Die Ärzteschaft benötige mehr Ermittlungskompetenzen, um gegen schwarze Schafe vorgehen und relevante Dokumente und Beweise sicherstellen zu können, steuerte BÄK-Präsident Professor Dr. Frank Ulrich Montgomery zur Diskussion bei. Er gibt auch zu bedenken, ob in Korruptionsfällen schneller die Aberkennung der Kassenzulassung ermöglicht werden sollte.
An einem „Gesetz allein gegen Ärzte“ hat die BÄK jedoch kein Interesse. Auch das Fehlverhalten der Krankenkassen gehöre auf den Prüfstand, so Prof. Montgomery, „sei es bei fragwürdigen Rabattverträgen, bei sogenannten Abrechnungsoptimierungen oder auch wie jüngst, wenn Schwerkranke aus ihrer Krankenkasse gemobbt werden“.
Die FDP-Bundesminister Sabine Leutheusser-Schnarrenberger und Daniel Bahr schließen eine gesetzliche Änderung nicht aus. Zunächst werde umfassend geprüft, „welche Handlungsoptionen sinnvoll sind“, sagte Bahr den „Ruhr Nachrichten“. Mecklenburg-Vorpommerns Justizministerin Uta-Maria Kuder (CDU) hält bei Korruption strafrechtliche Konsequenzen für Ärzte für sinnvoll und kündigte im NDR für die Justizministerkonferenz im Juni einen Vorstoß an.
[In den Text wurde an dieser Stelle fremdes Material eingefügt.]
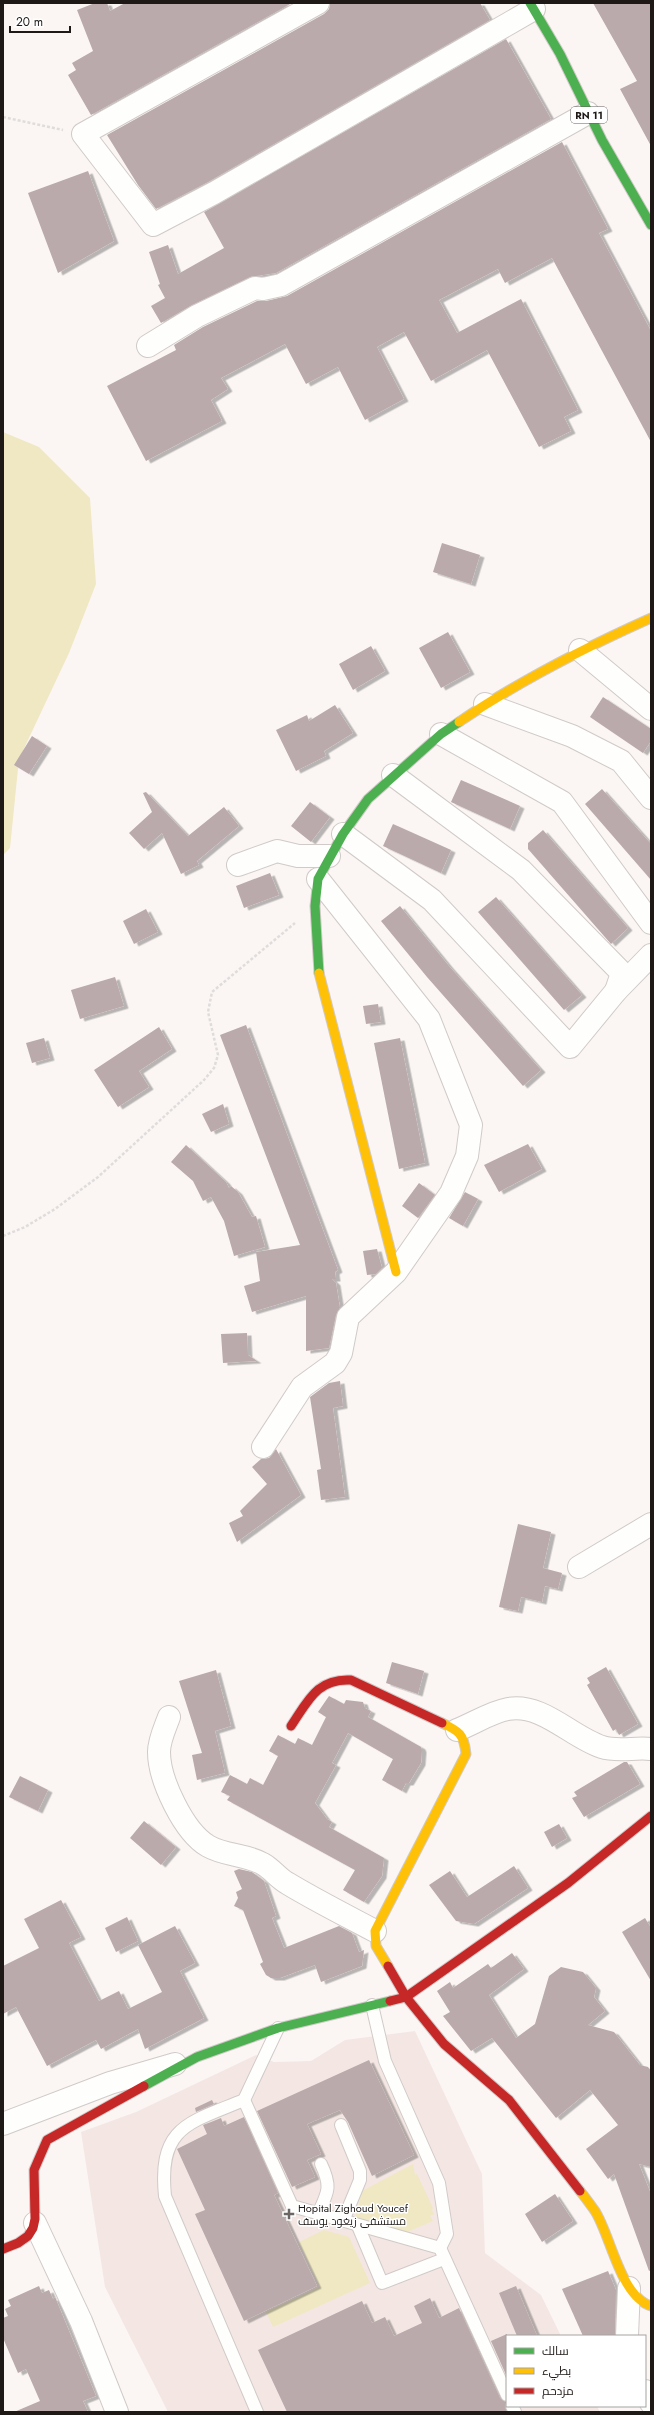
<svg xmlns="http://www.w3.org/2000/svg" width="654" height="2415" viewBox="0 0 654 2415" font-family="Jost,Cairo,sans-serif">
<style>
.built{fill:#f4e7e3}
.green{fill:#efe8c3}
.building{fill:#baaaab;filter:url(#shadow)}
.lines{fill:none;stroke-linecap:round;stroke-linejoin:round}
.lane-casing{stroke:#d0cac8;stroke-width:14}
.street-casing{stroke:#d0cac8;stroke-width:24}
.fast-casing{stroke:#d0cac8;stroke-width:11}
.slow-casing{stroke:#d0cac8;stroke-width:11}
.jam-casing{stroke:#d0cac8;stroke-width:11}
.path{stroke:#dfdddc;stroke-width:2.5;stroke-dasharray:3 2;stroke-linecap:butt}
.lane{stroke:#fefefd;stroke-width:12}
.street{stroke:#fefefd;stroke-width:22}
.fast{stroke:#4caf50;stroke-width:9}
.slow{stroke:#ffc107;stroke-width:9}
.jam{stroke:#c62828;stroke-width:9}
.poi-dot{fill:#6b6664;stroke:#fff;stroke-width:1.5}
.labels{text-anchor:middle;stroke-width:3;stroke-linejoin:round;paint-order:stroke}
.shield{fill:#fff;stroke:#625e5d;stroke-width:1}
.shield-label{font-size:10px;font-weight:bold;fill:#1e1917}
.poi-label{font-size:11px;fill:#1e1917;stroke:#fff;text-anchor:start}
</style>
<defs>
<filter id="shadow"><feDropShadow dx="4.5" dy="2.5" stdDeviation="0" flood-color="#0004"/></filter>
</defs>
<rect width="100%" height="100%" fill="#fbf6f4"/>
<!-- built -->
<path class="built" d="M415 2031 482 2174 485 2253 541 2295 561 2336H507V2406H597L600 2412H168L105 2287 81 2132 136 2112 256 2055 274 2062 311 2061 345 2040Z"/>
<!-- green -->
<g class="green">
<path d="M3 432 39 447 90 498 96 584 69 653 19 759 10 848 3 855Z"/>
<path d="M413 2164 415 2175 417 2174 433 2208 432 2210 434 2214 430 2216 433 2221 405 2233 355 2218 362 2191Z"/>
<path d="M324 2230 349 2237 370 2283 273 2327 266 2312 320 2287 299 2242Z"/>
</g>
<!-- building -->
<g class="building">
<path d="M95 3H107L110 11 125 3H292L91 115 68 75 76 70 72 63 93 51 77 10Z"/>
<path d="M330 3H480L490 20 208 182 156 209 138 185 107 135 324 14 329 9Z"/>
<path d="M593 3H651V146L620 89 637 81Z"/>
<path d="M506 39 551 119 276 273 250 277 192 305 161 323 151 306 165 298 158 285 160 284 149 252 168 245 178 274 224 248 204 212Z"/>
<path d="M562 142 608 229 599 233 651 331V442L552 258 505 283 498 269 439 300 457 333 521 299 578 410 564 417 571 431 539 447 487 350 431 381 404 332 377 347 404 399 365 420 338 367 306 384 285 344 221 378 228 389 211 400 222 421 146 461 107 386 176 350 174 345 203 327 257 301H266L287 296Z"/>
<path d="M88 171 114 241 58 273 28 193Z"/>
<path d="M442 543 480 555 471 584 433 572Z"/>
<path d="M448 632 470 672 441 688 419 648Z"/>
<path d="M371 646 385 671 353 690 339 664Z"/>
<path d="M603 697 651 729V741L643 753 590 717Z"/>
<path d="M335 705 353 733 324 751 326 756 296 771 276 730 307 715 309 721Z"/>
<path d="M32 736 47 746 29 774 14 765Z"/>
<path d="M461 780 520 806 510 829 451 802Z"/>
<path d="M602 789 651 844V880L585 804Z"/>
<path d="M146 792 188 836 224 807 239 826 197 861 199 865 181 874 162 833 144 849 129 833 152 812 143 793Z"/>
<path d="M310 802 330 817 311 842 291 826Z"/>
<path d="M393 824 451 850 441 873 383 846Z"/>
<path d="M543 830 628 928 611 944 528 849V843Z"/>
<path d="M270 873 279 895 244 908 236 886Z"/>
<path d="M496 897 582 995 564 1010 478 912Z"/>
<path d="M400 906 449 966 541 1070 523 1086 427 977 381 921Z"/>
<path d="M146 909 158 932 134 944 123 921Z"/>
<path d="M115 977 124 1006 80 1019 71 990Z"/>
<path d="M378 1004 381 1022 366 1024 363 1006Z"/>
<path d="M246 1025 338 1270 335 1272 336 1279H332L336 1283 340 1308 336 1315 329 1348 306 1351V1296L252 1312 244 1286 260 1281 256 1252 300 1245 220 1035Z"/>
<path d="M159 1027 172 1049 139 1071 149 1087 118 1107 94 1070Z"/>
<path d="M44 1038 50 1058 32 1063 26 1043Z"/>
<path d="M400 1038 425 1163 399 1169 374 1043Z"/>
<path d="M223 1104 229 1124 211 1132 202 1114Z"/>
<path d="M528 1144 542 1169 499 1192 484 1165Z"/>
<path d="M186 1145 226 1182 229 1188 231 1186 238 1192 252 1217 256 1216 265 1247 234 1256 224 1221 211 1197 203 1201 193 1181 171 1162Z"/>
<path d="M419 1183 435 1195 418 1218 402 1206Z"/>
<path d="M465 1192 478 1199 463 1226 449 1218Z"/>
<path d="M377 1249 382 1268 376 1274 367 1275 363 1251Z"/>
<path d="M247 1333 248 1355 257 1361 223 1363 221 1334Z"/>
<path d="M340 1381 343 1406 333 1408 345 1497 321 1500 317 1470 321 1469 310 1397 329 1383Z"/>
<path d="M276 1449 301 1495 237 1542 229 1523 243 1516 240 1511 267 1484 252 1467 261 1459 269 1458Z"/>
<path d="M518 1524 551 1532 543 1568 562 1573 558 1589 545 1586 542 1602 521 1597 518 1611 499 1607Z"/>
<path d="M392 1662 424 1671 418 1694 386 1683Z"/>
<path d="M606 1667 638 1724 619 1735 616 1729 613 1731 587 1685 590 1683 587 1678Z"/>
<path d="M216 1670 231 1726 215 1731 225 1773 197 1780 192 1755 202 1753 179 1681Z"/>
<path d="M329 1696 344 1704 346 1700 363 1702 365 1708 371 1711 368 1717 421 1747 422 1750 421 1763 409 1783H406L402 1791 382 1780 393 1759 348 1733 332 1763 336 1765 315 1803 327 1819 332 1822 329 1827 384 1858 382 1876 364 1902 343 1890 355 1870 227 1800 230 1796 221 1792 230 1775 247 1784 250 1778 263 1785 278 1756 269 1751 278 1735 295 1744 298 1738 312 1745 326 1717 318 1712Z"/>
<path d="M624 1762H627L640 1784 584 1817 572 1798 577 1796 574 1792Z"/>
<path d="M20 1776 48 1790 38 1811 9 1797Z"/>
<path d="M144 1821 176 1847 161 1865 130 1838Z"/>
<path d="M559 1824 567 1838 552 1847 544 1832Z"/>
<path d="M514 1866 528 1888 474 1924 456 1921 429 1885 450 1871 467 1897Z"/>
<path d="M239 1869 252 1872 264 1881 276 1916 272 1918 284 1948 339 1926 352 1933 359 1952 364 1950 362 1966 321 1982 315 1965 280 1978H271L266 1975 260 1964 263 1962 243 1910 234 1906 238 1898 236 1892 242 1889 234 1871Z"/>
<path d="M61 1900 81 1937 69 1943 99 2001 119 1991 128 2009 162 1992 138 1945 175 1926 195 1963 180 1971 204 2018 145 2049 138 2029 101 2049 96 2040 47 2066 16 2007 3 2014V1966L39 1948 24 1919Z"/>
<path d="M127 1917 138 1941 116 1952 105 1928Z"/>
<path d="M645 1918 651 1928V1981L622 1932Z"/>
<path d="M512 1953 524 1969 489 1995 516 2038 535 2024 549 1976 561 1967 583 1972 596 1988 594 1997 605 2011 588 2025 614 2032 640 2065 648 2067 651 2071V2167L639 2164 651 2194V2270L649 2271 614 2174 608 2179 586 2149 618 2125 590 2090 556 2118 492 2038 471 2051 443 2016 450 2012 437 1991 450 1982 453 1988 488 1964 491 1968Z"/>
<path d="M369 2060 414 2155 372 2176 348 2122 340 2110 307 2124 321 2154 307 2160 315 2177 292 2187 257 2111Z"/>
<path d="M212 2100 214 2104 196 2112 195 2108Z"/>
<path d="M244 2117 278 2193 274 2195 317 2286 244 2321 195 2214 205 2210 177 2149 207 2134 203 2125 211 2122 221 2118 224 2126Z"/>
<path d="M555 2194 573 2221 542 2242 525 2214Z"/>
<path d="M608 2271 616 2290 615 2336H583L562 2289Z"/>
<path d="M39 2286 42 2293 49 2290 53 2299 55 2297 96 2396 83 2401 88 2412H14L40 2401 26 2369 18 2373 3 2338V2318L8 2316 5 2309 11 2306 8 2300Z"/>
<path d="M516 2286 537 2336H517L499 2293Z"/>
<path d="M430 2298 439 2318 459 2308 500 2398 506 2402 507 2412H287L258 2350 362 2301 372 2323 385 2317 394 2336 422 2323 414 2306Z"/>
<path d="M507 2334V2377L491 2341Z"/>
</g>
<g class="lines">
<!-- lane casing -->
<g class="lane-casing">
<g id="lane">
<path d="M372 2005 385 2061 439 2183 447 2234 440 2248"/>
<path d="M244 2100 292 2206 440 2248 507 2395"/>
<path d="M341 2125 360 2171V2180L343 2221"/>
<path d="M318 2214C328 2192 332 2187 321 2164"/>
<path d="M358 2226 382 2283 444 2259"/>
<path d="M512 2406 515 2412"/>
<path d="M257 2412 165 2196C158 2126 189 2123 244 2100L278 2028"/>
</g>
</g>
<!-- street casing -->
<g class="street-casing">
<g id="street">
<path d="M318 3 83 134 153 225 214 193 534 9"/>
<path d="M148 346 197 316 255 288 263 289 281 285 588 113"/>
<path d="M580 650 651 709"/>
<path d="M485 704 572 736 621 761 651 798"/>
<path d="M441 734 562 802 651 923"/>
<path d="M393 775 521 870 622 973 616 991"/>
<path d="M343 834 432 900 570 1047 616 991 651 955"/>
<path d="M238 865 277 851 298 856H329"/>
<path d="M263 1447 302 1387 335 1363 341 1353 348 1317 396 1272 451 1193 467 1156 471 1125 429 1019 318 879"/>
<path d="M579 1567 651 1524"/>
<path d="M169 1717C165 1728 159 1740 159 1752 159 1780 184 1832 208 1846 225 1856 246 1854 263 1864 272 1869 278 1878 287 1883 315 1900 345 1915 375 1931"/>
<path d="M457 1730C473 1724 491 1712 508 1709 543 1703 571 1737 602 1747 617 1752 636 1747 651 1749"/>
<path d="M3 2124 110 2083 175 2064"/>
<path d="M35 2223 81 2321 117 2412"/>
<path d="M627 2336 629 2288"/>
<path d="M645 2391 651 2403"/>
</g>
</g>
<!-- fast casing -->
<g class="fast-casing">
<g id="fast">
<path d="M530 3 560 54 602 140 651 225"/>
<path d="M319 973 315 906 318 879 343 834 368 799 441 734 459 722"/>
<path d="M144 2086 197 2057 278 2028 390 2001"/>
</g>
</g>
<!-- slow casing -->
<g class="slow-casing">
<g id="slow">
<path d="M459 722C519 681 584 648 651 618"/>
<path d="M319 973 396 1272"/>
<path d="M388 1966 376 1946 375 1931 466 1754C464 1734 459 1731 442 1723"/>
<path d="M580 2191C585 2197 590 2204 595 2211 611 2236 620 2296 651 2306"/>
</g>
</g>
<!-- jam casing -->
<g class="jam-casing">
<g id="jam">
<path d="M291 1726C308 1701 317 1678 351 1680L442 1723"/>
<path d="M388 1966 406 1997 444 2044 509 2100 580 2191"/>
<path d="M390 2001 406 1997 568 1883 651 1816"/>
<path d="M3 2249 18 2243 28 2236 33 2228 35 2219 34 2170 47 2140 144 2086"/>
</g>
</g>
<!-- path -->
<g class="path">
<path d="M3 117 63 130"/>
<path d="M3 1236 25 1227 55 1209 98 1177 204 1080 214 1068 218 1055 208 1012 212 992 295 923"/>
</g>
<!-- lane -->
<use href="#lane" class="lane"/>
<!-- street -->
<use href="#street" class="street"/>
<!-- fast -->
<use href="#fast" class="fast"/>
<!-- slow -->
<use href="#slow" class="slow"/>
<!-- jam -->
<use href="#jam" class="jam"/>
</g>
<!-- markers -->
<path class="poi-dot" d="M287 2208h4v4h4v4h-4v4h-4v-4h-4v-4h4z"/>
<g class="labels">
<!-- shield labels -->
<rect class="shield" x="571" y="107" width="36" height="16" rx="3"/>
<g class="shield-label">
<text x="589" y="119">RN 11</text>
</g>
<!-- poi labels -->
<g class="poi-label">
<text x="298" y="2212">Hopital Zighoud Youcef<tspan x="298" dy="13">مستشفى زيغود يوسف</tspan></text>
</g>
</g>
<!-- border -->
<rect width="654" height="2415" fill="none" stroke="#1e1917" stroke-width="8"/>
<!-- legend -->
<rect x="506" y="2335" width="140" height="72" fill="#ffffff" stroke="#a5a3a2"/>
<rect x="514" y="2348" width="20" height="6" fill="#4caf50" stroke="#a5a3a2"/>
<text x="542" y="2355" font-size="12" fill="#1e1917">سالك</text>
<rect x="514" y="2368" width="20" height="6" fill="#ffc107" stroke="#a5a3a2"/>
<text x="542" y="2375" font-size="12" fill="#1e1917">بطيء</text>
<rect x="514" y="2388" width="20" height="6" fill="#c62828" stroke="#a5a3a2"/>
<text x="542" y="2395" font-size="12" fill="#1e1917">مزدحم</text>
<!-- scale -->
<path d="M10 26v6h60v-6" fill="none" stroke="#1e1917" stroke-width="2"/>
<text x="16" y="26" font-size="12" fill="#1e1917" stroke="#ffffff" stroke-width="3" paint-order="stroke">20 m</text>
</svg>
Pharmaindustrie will für mehr Transparenz sorgen
Ab dem Jahr 2016 will der Verband der forschenden Pharmaunternehmen öffentlich machen, welcher Arzt jeweils im Vorjahr wie viel Geld für Studien oder Vorträge bekommen hat. Ebenso soll dokumentiert werden, ob eine Firma seine Fortbildung bezahlt hat. Es seien noch Rechtsfragen zu klären, sagte Hauptgeschäftsführerin Birgit Fischer dem „Focus“; betroffene Ärzte müssten ihr Okay geben.